I’m wondering about how user-maintainable the Carvery will be? I realize it is meant to be somewhat fool proof and just plug and play, but what happens when something goes wrong? I’ve seen some issues people have had with the X-Carve, but you can order replacement parts or perhaps hack your own solution.
What happens for the Carvey? Would I need to ship the entire beast back to Inventables? Is the Carvey really just a pre-assembled X-Carve in a box and I might be able to strip-it down for maintenance?
Of course, the reason I’m interested in the Carvey is I don’t really want to do the build and maintenance myself…but I also don’t want to have to go through the pain of shipping it back to Inventables if something goes wrong.
Carvey definitely seems to be the machine I want…but I guess I’m having second thoughts and wondering if I should just get the 500mm X-Carve. (Note: I’m an apartment dweller, enclosed/quiet machine is attractive to me).
From what I’ve seen, you might want to go with the x-carve. Both for cost, and because the stock spindles seem to be really, really weak and failure prone. I doubt there’s room or ability in a Carvey to add the palm routers everyone’s using to overcome that weakness.
I most certainly would. I started out (like a lot of the guys here) with the stock spindle, then upgraded to the DeWalt. It’s a whole WORLD better performance, the spindle is a ton more stable, and it cuts with much less chatter. Also will take much deeper, faster cuts with the increased horsepower and doubled RPM.
I put the 300w 48v quiet cut spindle on mine when the stock 24v crapped the bed.
Nice and quiet, most of what you hear is the bit hitting the wood and you will get that no matter what you decide to run. No problem having a normal conversation right next to the machine while it’s cutting.
Thanks for that. I was going to ask about that quiet spindle.
Thing is I’m not sure I’ll be doing anything too heavy duty, especially early on. If I go the x-carve route, perhaps my best plan would be go with default spindle, and order the order quiet spindle as back up…and if those two don’t pan out they head for dewalt territory.
My advice, if you are going with the quiet spindle, skip the default spindle.
The main advantage of the default spindle is it uses the same power supply as the controller. However, it just doesn’t have the power / durability. I would skip the default spindle and save yourself the time, money and hassle of changing it out later.
The 48v 300w spindle fits the same mount as the stock unit. I have my spindle set up to run independently from the arduino, ie; i turn it on and off manually and have the speed control unit to control the rpm’s.
I did order the relay but haven’t wired it in since there are a few changes needed to the pin outs on the gshield to implement it. and I am not confident in making such changes to the “config” file for the arduino/gshield as yet.

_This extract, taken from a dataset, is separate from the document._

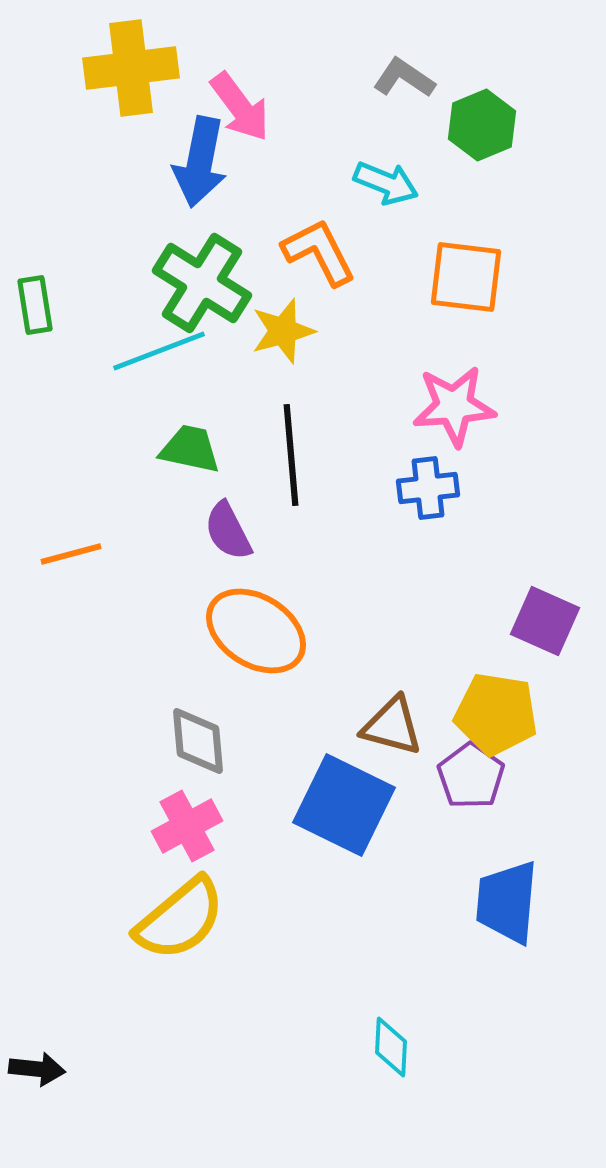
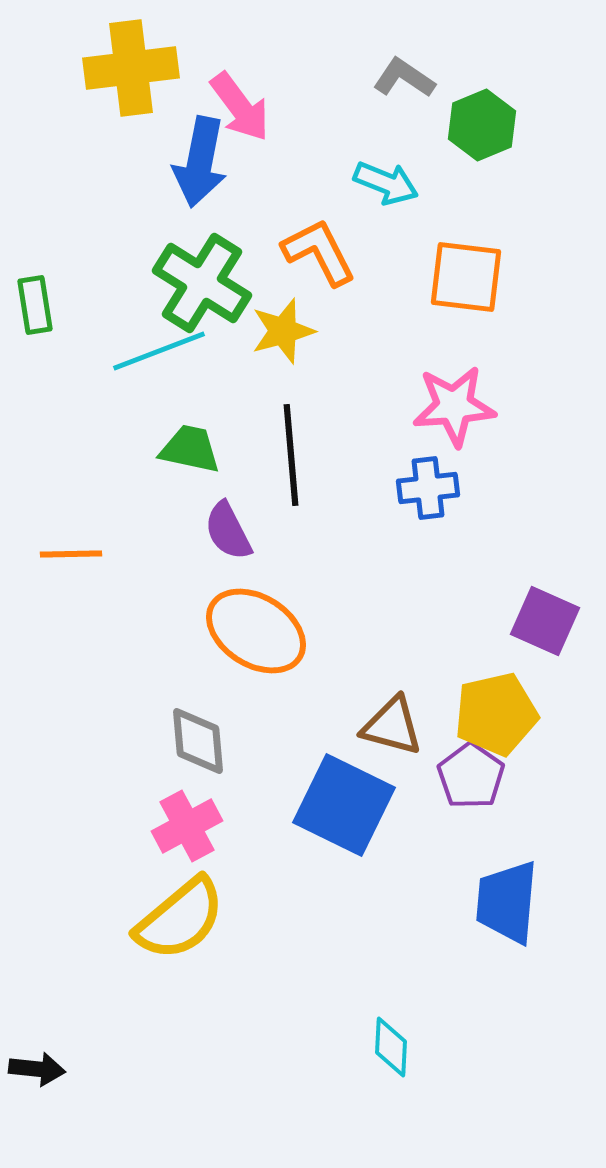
orange line: rotated 14 degrees clockwise
yellow pentagon: rotated 22 degrees counterclockwise
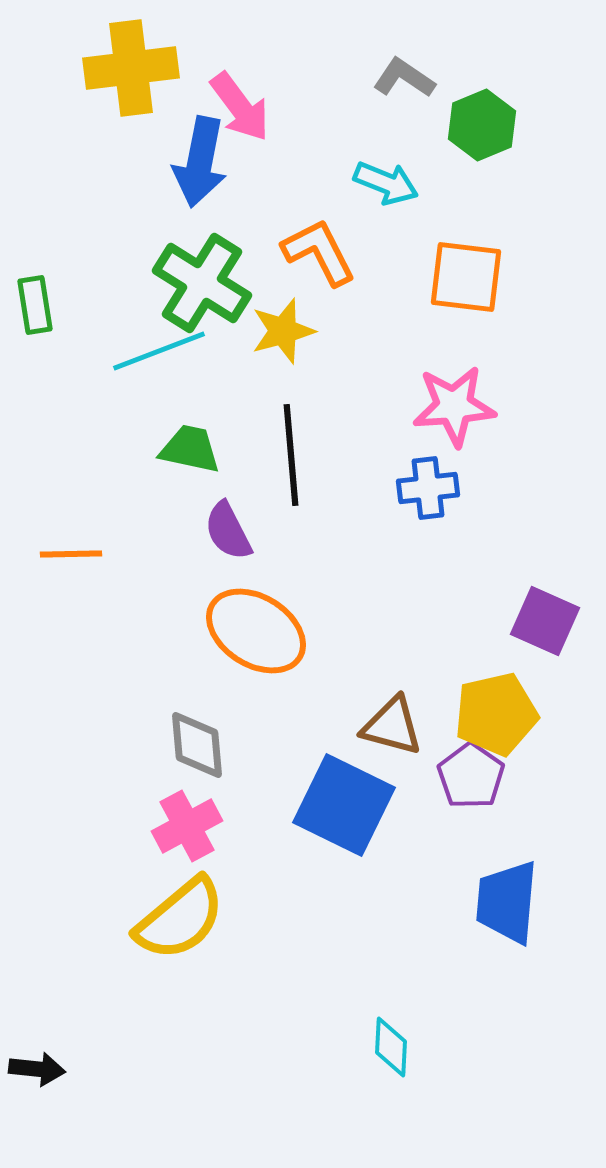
gray diamond: moved 1 px left, 4 px down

It works as is and I think in many ways better than the original set up (for me ) you can probably drop the header connectors, shrink tubing, (if you dont really need it), and relay circuit if you dont need to control it from the software. I did add a rocker switch from the local hardware store to turn power on and off to the spindle.
I can’t imagine the Carvey would require much maintenance. I’m sure the design team would have designed the Carvey to be pretty much maintenance free.
As with all machines…a regular user inspection, and cleaning routine would be a must to avoid any issues.